Data extracted from a collection:

-- Opening Marker --

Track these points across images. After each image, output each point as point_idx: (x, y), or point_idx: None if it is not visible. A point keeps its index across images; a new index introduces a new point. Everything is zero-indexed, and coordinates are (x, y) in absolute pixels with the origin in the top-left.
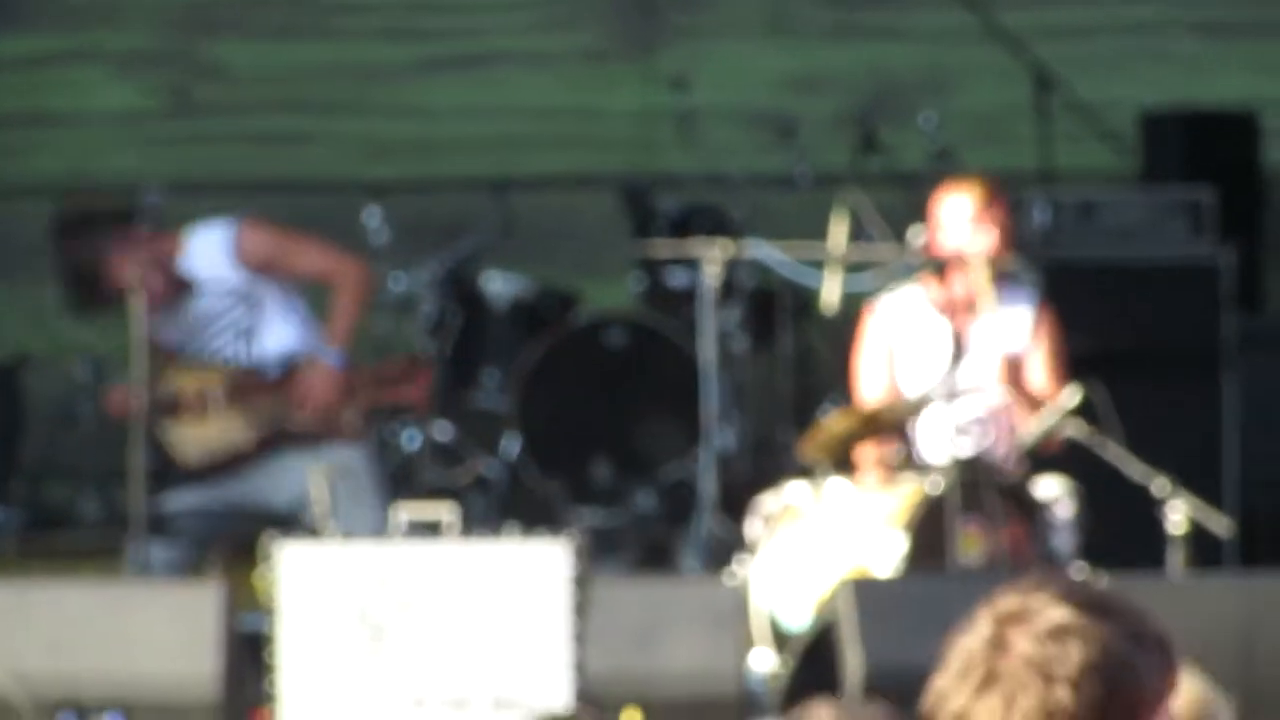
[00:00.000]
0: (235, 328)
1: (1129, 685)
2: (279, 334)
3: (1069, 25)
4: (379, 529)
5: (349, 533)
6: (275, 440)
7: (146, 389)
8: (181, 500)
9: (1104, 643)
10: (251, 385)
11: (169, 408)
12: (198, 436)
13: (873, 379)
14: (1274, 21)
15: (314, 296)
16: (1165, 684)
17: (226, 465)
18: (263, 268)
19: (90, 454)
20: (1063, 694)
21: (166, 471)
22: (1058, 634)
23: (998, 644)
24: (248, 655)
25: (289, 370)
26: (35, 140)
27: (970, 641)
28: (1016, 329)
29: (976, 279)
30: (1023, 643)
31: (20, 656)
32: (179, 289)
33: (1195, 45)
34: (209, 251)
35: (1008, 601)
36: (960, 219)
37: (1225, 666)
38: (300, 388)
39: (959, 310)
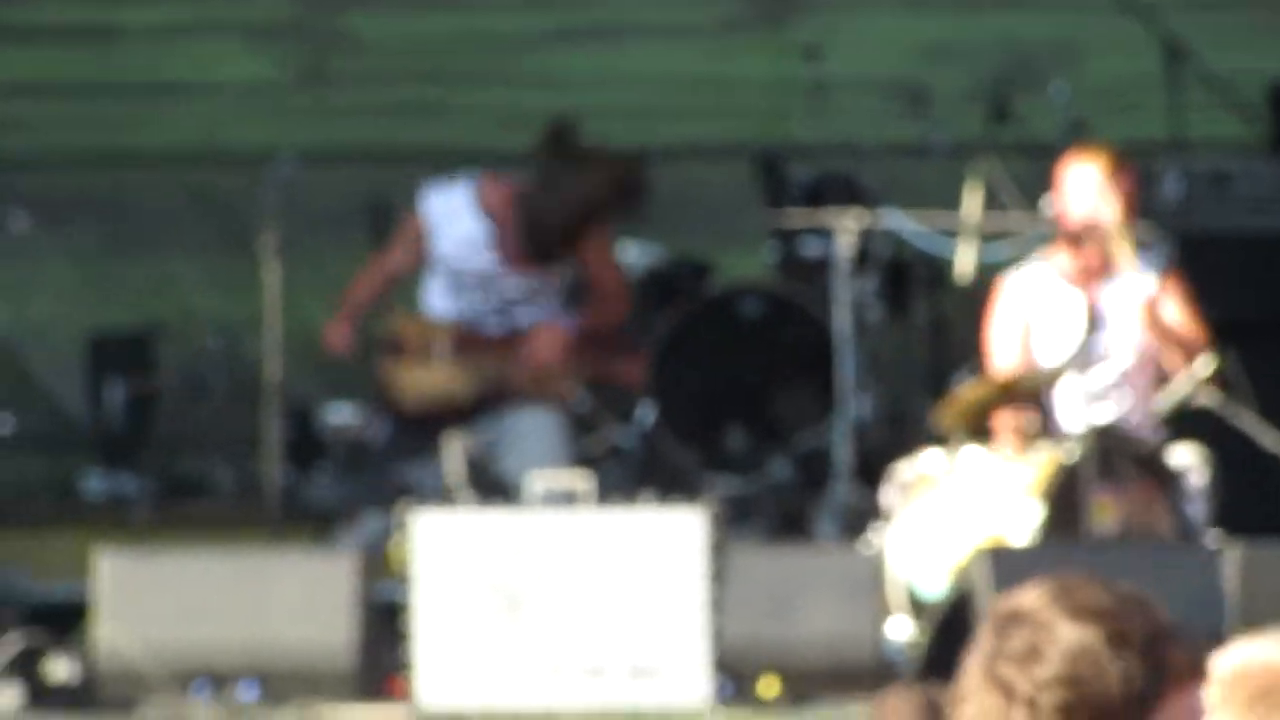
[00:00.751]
0: (527, 305)
1: (1097, 692)
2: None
3: None
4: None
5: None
6: (493, 398)
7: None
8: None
9: (1075, 651)
10: (478, 341)
11: (391, 348)
12: (418, 382)
13: (1006, 349)
14: None
15: None
16: (1154, 685)
17: (440, 415)
18: (588, 265)
19: (223, 423)
20: (1018, 715)
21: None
22: (1029, 653)
23: (984, 655)
24: (383, 624)
25: (523, 334)
26: (165, 111)
27: (974, 648)
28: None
29: (1109, 246)
30: (1001, 661)
31: (155, 626)
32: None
33: None
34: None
35: (1005, 605)
36: (1087, 187)
37: None
38: (529, 346)
39: (1091, 279)
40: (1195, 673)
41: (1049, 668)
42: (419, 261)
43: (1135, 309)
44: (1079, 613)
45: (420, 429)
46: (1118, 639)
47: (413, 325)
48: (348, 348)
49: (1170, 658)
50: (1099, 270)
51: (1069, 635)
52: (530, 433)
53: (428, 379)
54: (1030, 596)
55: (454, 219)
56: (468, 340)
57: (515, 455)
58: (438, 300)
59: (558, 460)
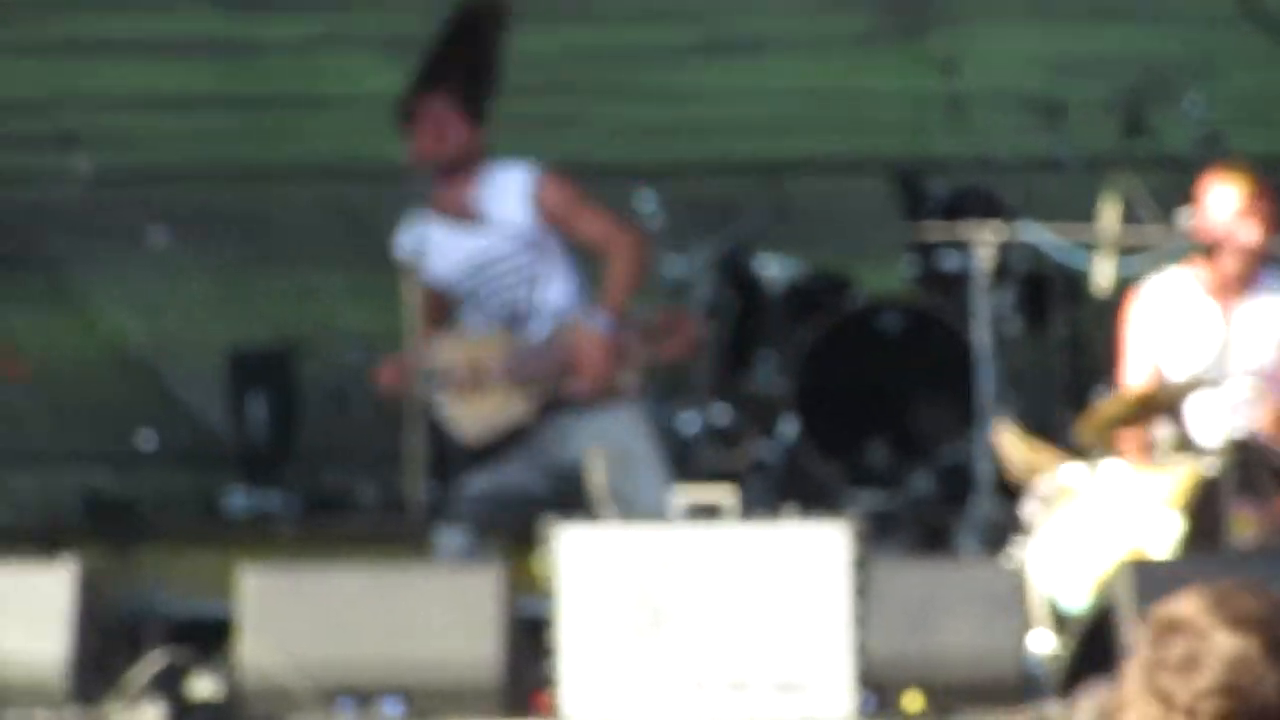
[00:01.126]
0: (520, 273)
1: (1255, 701)
2: (559, 288)
3: None
4: (660, 493)
5: (631, 504)
6: (554, 407)
7: (419, 363)
8: (473, 485)
9: (1233, 660)
10: (525, 354)
11: (443, 382)
12: (477, 412)
13: (1138, 362)
14: None
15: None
16: None
17: (509, 439)
18: (553, 219)
19: (366, 437)
20: None
21: (446, 454)
22: (1188, 662)
23: (1143, 665)
24: (528, 639)
25: (557, 331)
26: (305, 125)
27: (1132, 657)
28: None
29: (1248, 263)
30: (1160, 670)
31: (299, 643)
32: (470, 218)
33: None
34: (508, 189)
35: (1162, 614)
36: (1229, 207)
37: None
38: (574, 354)
39: (1229, 292)
40: None
41: (1207, 677)
42: (435, 303)
43: (1273, 325)
44: (1237, 622)
45: (490, 457)
46: (1275, 647)
47: (460, 351)
48: (397, 388)
49: None
50: (1237, 284)
51: (1227, 644)
52: (608, 436)
53: (484, 407)
54: (1187, 605)
55: (431, 237)
56: (515, 355)
57: (638, 485)
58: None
59: (649, 458)
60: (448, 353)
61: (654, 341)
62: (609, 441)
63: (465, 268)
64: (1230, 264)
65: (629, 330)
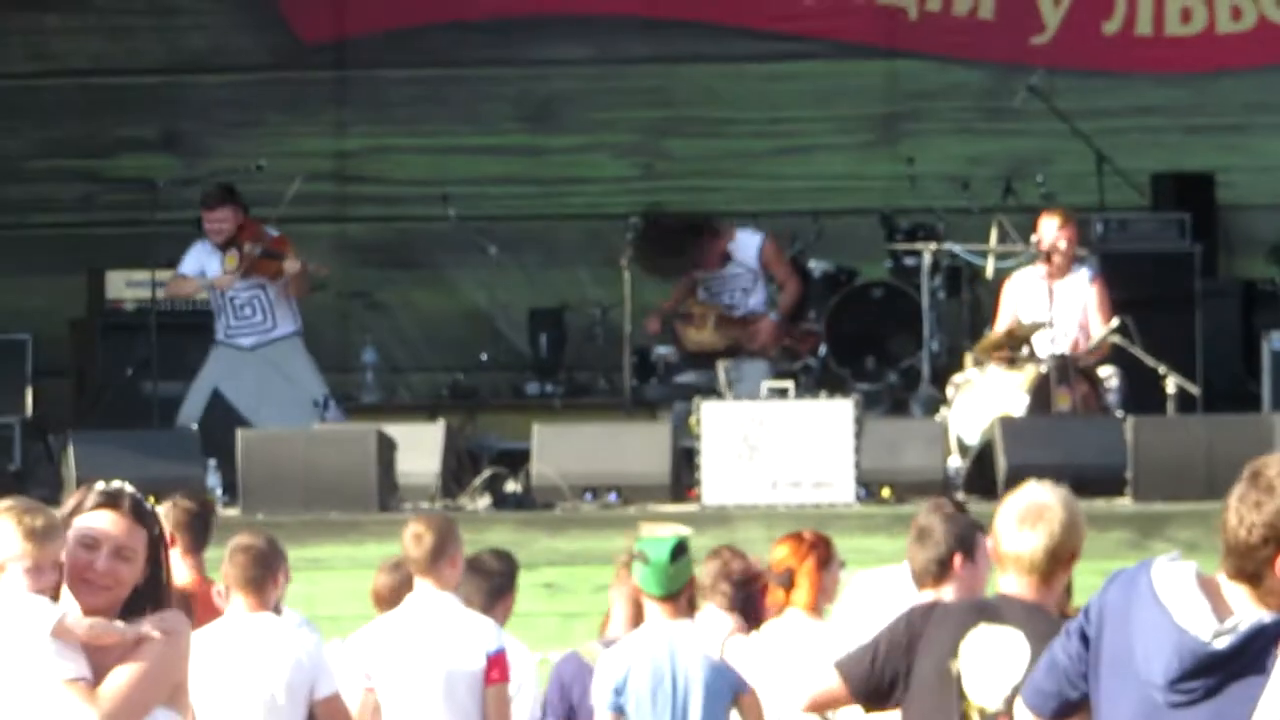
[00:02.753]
0: (742, 288)
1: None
2: (757, 299)
3: None
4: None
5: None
6: (735, 350)
7: (659, 318)
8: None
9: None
10: (729, 320)
11: (685, 319)
12: (696, 338)
13: (1007, 315)
14: None
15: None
16: None
17: (709, 356)
18: (765, 265)
19: (596, 357)
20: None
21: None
22: (1255, 502)
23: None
24: (686, 461)
25: (752, 318)
26: (573, 192)
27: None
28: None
29: (1064, 260)
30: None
31: (564, 463)
32: (724, 260)
33: None
34: (748, 245)
35: (1257, 463)
36: (1053, 233)
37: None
38: (756, 329)
39: (1054, 277)
40: None
41: (1266, 512)
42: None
43: (1079, 295)
44: None
45: (696, 360)
46: None
47: (698, 308)
48: (657, 329)
49: None
50: (1059, 273)
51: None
52: (752, 373)
53: (701, 337)
54: (1273, 464)
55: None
56: (724, 319)
57: (745, 382)
58: (703, 294)
59: (762, 385)
60: (691, 305)
61: (788, 333)
62: (750, 375)
63: (717, 286)
64: (1055, 262)
65: (784, 322)
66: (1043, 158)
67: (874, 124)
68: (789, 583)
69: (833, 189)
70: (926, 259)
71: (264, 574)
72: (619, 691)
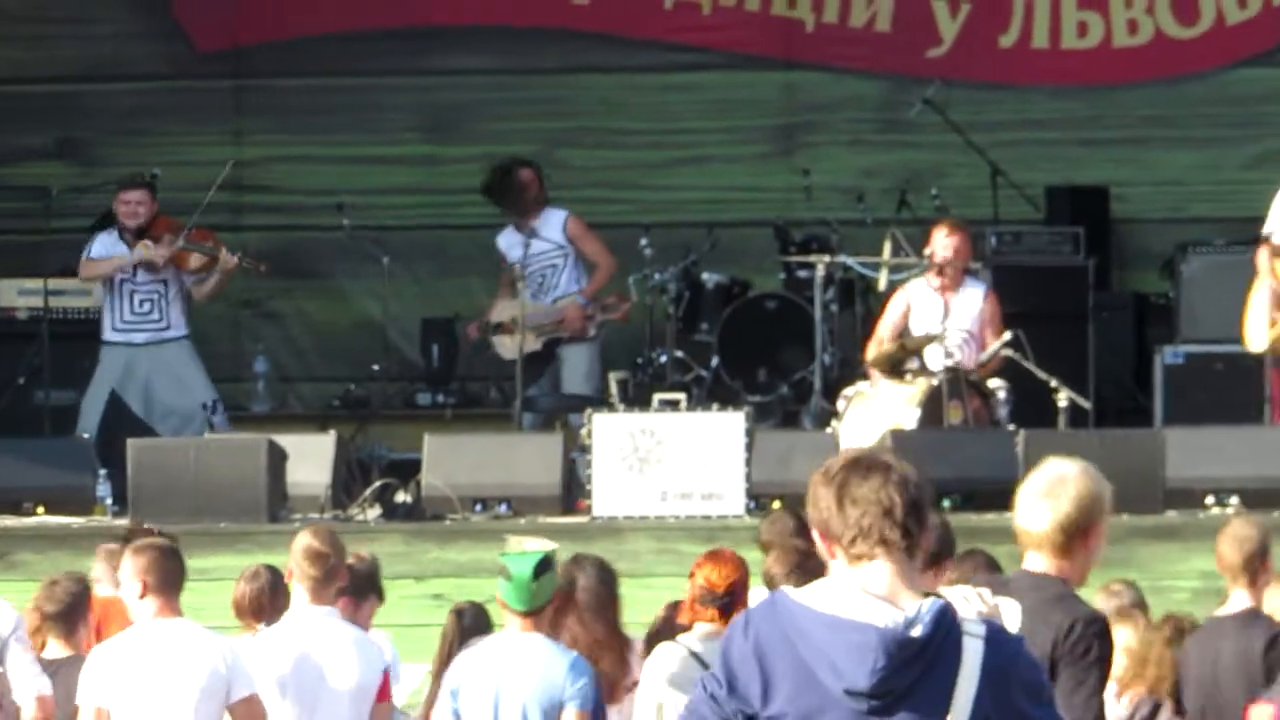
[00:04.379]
0: (551, 264)
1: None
2: (568, 277)
3: None
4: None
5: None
6: (554, 344)
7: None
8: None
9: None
10: (539, 321)
11: (500, 330)
12: (514, 346)
13: (898, 327)
14: None
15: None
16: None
17: (534, 358)
18: (572, 239)
19: (490, 366)
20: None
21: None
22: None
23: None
24: (575, 472)
25: (556, 308)
26: (470, 202)
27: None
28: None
29: (957, 273)
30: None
31: (455, 474)
32: (532, 232)
33: None
34: (553, 221)
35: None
36: (945, 245)
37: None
38: (564, 317)
39: (946, 290)
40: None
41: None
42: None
43: (971, 308)
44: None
45: (529, 365)
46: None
47: (509, 316)
48: (475, 335)
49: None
50: (951, 285)
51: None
52: (575, 359)
53: (516, 344)
54: (885, 454)
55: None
56: (533, 320)
57: (571, 367)
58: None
59: (595, 369)
60: (503, 312)
61: (606, 310)
62: (578, 362)
63: (526, 258)
64: (947, 274)
65: (595, 304)
66: (938, 170)
67: (770, 135)
68: (732, 603)
69: (728, 200)
70: (820, 271)
71: (177, 576)
72: (455, 695)
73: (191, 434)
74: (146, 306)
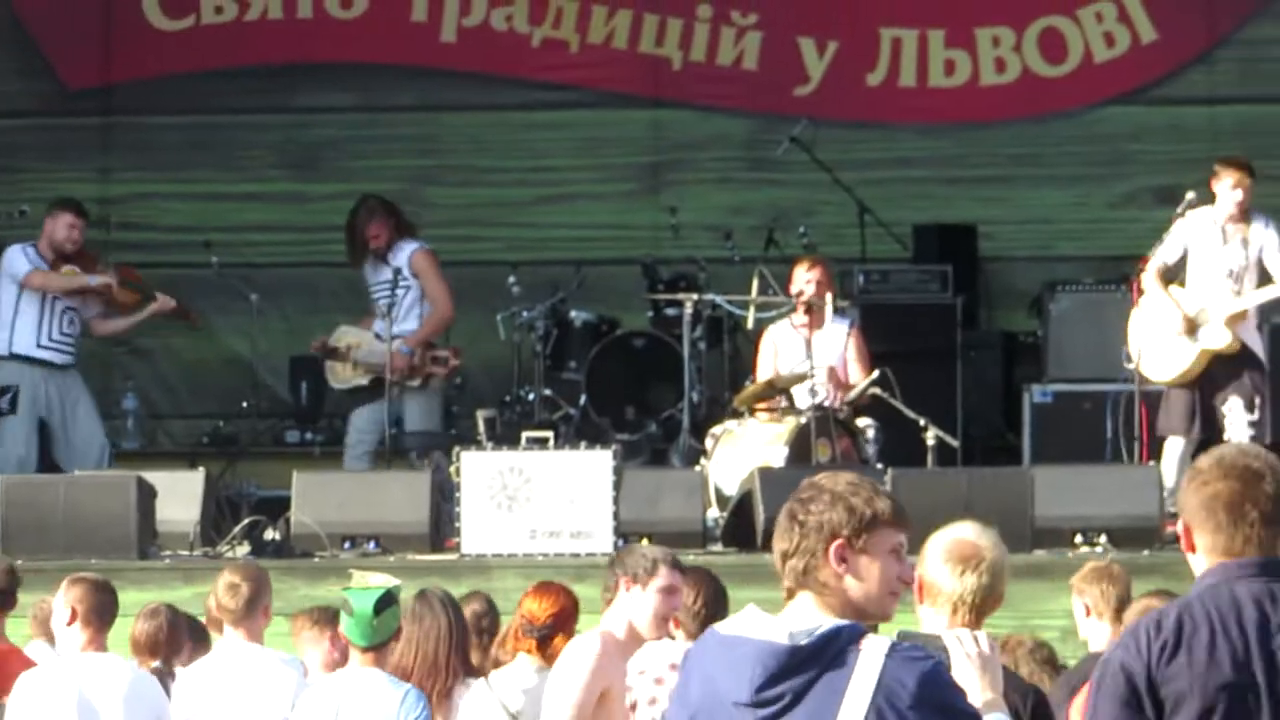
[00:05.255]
0: (396, 291)
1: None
2: (412, 314)
3: None
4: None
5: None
6: (379, 383)
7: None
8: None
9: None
10: (372, 351)
11: (333, 354)
12: (342, 374)
13: (767, 365)
14: None
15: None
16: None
17: (356, 391)
18: (416, 274)
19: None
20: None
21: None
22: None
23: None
24: (444, 503)
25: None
26: (334, 239)
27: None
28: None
29: (820, 311)
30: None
31: (324, 511)
32: (379, 264)
33: None
34: (402, 251)
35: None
36: (809, 283)
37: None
38: (392, 361)
39: (813, 327)
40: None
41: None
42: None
43: (835, 344)
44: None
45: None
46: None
47: (345, 339)
48: (319, 349)
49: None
50: (816, 323)
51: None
52: (413, 404)
53: (345, 374)
54: (822, 478)
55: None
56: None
57: (410, 407)
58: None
59: (428, 414)
60: (342, 339)
61: (436, 364)
62: (414, 408)
63: (371, 281)
64: (813, 312)
65: (425, 353)
66: (805, 208)
67: (637, 173)
68: (552, 634)
69: (596, 238)
70: (688, 309)
71: (108, 611)
72: None
73: (99, 466)
74: (72, 330)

-- Closing Marker --

### BRIEF
Transcribe every line in the entries above, taking out only the images.

### RESULT OF THE TASK
Track these points across images. After each image, output each point as point_idx: (x, y), or point_idx: None if it is not visible. A point keeps its index across images; a new index introduces a new point. Everything is zero-indexed, and coordinates are (x, y) in absolute pixels with the origin in the top-left.
[00:00.000]
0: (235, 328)
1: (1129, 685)
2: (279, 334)
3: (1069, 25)
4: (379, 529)
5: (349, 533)
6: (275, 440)
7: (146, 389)
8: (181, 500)
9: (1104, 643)
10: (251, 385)
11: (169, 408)
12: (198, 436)
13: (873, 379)
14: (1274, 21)
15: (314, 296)
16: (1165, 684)
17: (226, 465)
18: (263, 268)
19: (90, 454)
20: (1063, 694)
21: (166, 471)
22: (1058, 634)
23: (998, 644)
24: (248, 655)
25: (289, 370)
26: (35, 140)
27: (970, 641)
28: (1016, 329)
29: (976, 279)
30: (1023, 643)
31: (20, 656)
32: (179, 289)
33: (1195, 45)
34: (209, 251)
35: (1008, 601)
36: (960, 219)
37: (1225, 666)
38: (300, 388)
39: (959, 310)
[00:00.751]
0: (527, 305)
1: (1097, 692)
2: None
3: None
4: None
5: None
6: (493, 398)
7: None
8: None
9: (1075, 651)
10: (478, 341)
11: (391, 348)
12: (418, 382)
13: (1006, 349)
14: None
15: None
16: (1154, 685)
17: (440, 415)
18: (588, 265)
19: (223, 423)
20: (1018, 715)
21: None
22: (1029, 653)
23: (984, 655)
24: (383, 624)
25: (523, 334)
26: (165, 111)
27: (974, 648)
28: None
29: (1109, 246)
30: (1001, 661)
31: (155, 626)
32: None
33: None
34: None
35: (1005, 605)
36: (1087, 187)
37: None
38: (529, 346)
39: (1091, 279)
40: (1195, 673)
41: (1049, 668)
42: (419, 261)
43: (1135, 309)
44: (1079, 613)
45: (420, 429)
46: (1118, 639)
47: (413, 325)
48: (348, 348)
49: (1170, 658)
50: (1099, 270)
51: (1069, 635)
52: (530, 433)
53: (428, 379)
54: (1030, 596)
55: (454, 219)
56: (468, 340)
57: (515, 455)
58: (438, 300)
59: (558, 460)
[00:01.126]
0: (520, 273)
1: (1255, 701)
2: (559, 288)
3: None
4: (660, 493)
5: (631, 504)
6: (554, 407)
7: (419, 363)
8: (473, 485)
9: (1233, 660)
10: (525, 354)
11: (443, 382)
12: (477, 412)
13: (1138, 362)
14: None
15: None
16: None
17: (509, 439)
18: (553, 219)
19: (366, 437)
20: None
21: (446, 454)
22: (1188, 662)
23: (1143, 665)
24: (528, 639)
25: (557, 331)
26: (305, 125)
27: (1132, 657)
28: None
29: (1248, 263)
30: (1160, 670)
31: (299, 643)
32: (470, 218)
33: None
34: (508, 189)
35: (1162, 614)
36: (1229, 207)
37: None
38: (574, 354)
39: (1229, 292)
40: None
41: (1207, 677)
42: (435, 303)
43: (1273, 325)
44: (1237, 622)
45: (490, 457)
46: (1275, 647)
47: (460, 351)
48: (397, 388)
49: None
50: (1237, 284)
51: (1227, 644)
52: (608, 436)
53: (484, 407)
54: (1187, 605)
55: (431, 237)
56: (515, 355)
57: (638, 485)
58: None
59: (649, 458)
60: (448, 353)
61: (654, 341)
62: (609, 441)
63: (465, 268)
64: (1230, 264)
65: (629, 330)
[00:02.753]
0: (742, 288)
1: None
2: (757, 299)
3: None
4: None
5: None
6: (735, 350)
7: (659, 318)
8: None
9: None
10: (729, 320)
11: (685, 319)
12: (696, 338)
13: (1007, 315)
14: None
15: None
16: None
17: (709, 356)
18: (765, 265)
19: (596, 357)
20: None
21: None
22: (1255, 502)
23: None
24: (686, 461)
25: (752, 318)
26: (573, 192)
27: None
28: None
29: (1064, 260)
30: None
31: (564, 463)
32: (724, 260)
33: None
34: (748, 245)
35: (1257, 463)
36: (1053, 233)
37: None
38: (756, 329)
39: (1054, 277)
40: None
41: (1266, 512)
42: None
43: (1079, 295)
44: None
45: (696, 360)
46: None
47: (698, 308)
48: (657, 329)
49: None
50: (1059, 273)
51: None
52: (752, 373)
53: (701, 337)
54: (1273, 464)
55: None
56: (724, 319)
57: (745, 382)
58: (703, 294)
59: (762, 385)
60: (691, 305)
61: (788, 333)
62: (750, 375)
63: (717, 286)
64: (1055, 262)
65: (784, 322)
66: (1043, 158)
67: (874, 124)
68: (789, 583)
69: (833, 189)
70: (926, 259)
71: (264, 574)
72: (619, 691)
[00:04.379]
0: (551, 264)
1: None
2: (568, 277)
3: None
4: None
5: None
6: (554, 344)
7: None
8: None
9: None
10: (539, 321)
11: (500, 330)
12: (514, 346)
13: (898, 327)
14: None
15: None
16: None
17: (534, 358)
18: (572, 239)
19: (490, 366)
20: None
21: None
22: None
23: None
24: (575, 472)
25: (556, 308)
26: (470, 202)
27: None
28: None
29: (957, 273)
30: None
31: (455, 474)
32: (532, 232)
33: None
34: (553, 221)
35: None
36: (945, 245)
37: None
38: (564, 317)
39: (946, 290)
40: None
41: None
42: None
43: (971, 308)
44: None
45: (529, 365)
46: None
47: (509, 316)
48: (475, 335)
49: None
50: (951, 285)
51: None
52: (575, 359)
53: (516, 344)
54: (885, 454)
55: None
56: (533, 320)
57: (571, 367)
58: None
59: (595, 369)
60: (503, 312)
61: (606, 310)
62: (578, 362)
63: (526, 258)
64: (947, 274)
65: (595, 304)
66: (938, 170)
67: (770, 135)
68: (732, 603)
69: (728, 200)
70: (820, 271)
71: (177, 576)
72: (455, 695)
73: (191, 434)
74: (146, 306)
[00:05.255]
0: (396, 291)
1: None
2: (412, 314)
3: None
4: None
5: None
6: (379, 383)
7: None
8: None
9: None
10: (372, 351)
11: (333, 354)
12: (342, 374)
13: (767, 365)
14: None
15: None
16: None
17: (356, 391)
18: (416, 274)
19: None
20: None
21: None
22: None
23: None
24: (444, 503)
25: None
26: (334, 239)
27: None
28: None
29: (820, 311)
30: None
31: (324, 511)
32: (379, 264)
33: None
34: (402, 251)
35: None
36: (809, 283)
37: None
38: (392, 361)
39: (813, 327)
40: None
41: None
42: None
43: (835, 344)
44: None
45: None
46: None
47: (345, 339)
48: (319, 349)
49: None
50: (816, 323)
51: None
52: (413, 404)
53: (345, 374)
54: (822, 478)
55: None
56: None
57: (410, 407)
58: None
59: (428, 414)
60: (342, 339)
61: (436, 364)
62: (414, 408)
63: (371, 281)
64: (813, 312)
65: (425, 353)
66: (805, 208)
67: (637, 173)
68: (552, 634)
69: (596, 238)
70: (688, 309)
71: (108, 611)
72: None
73: (99, 466)
74: (72, 330)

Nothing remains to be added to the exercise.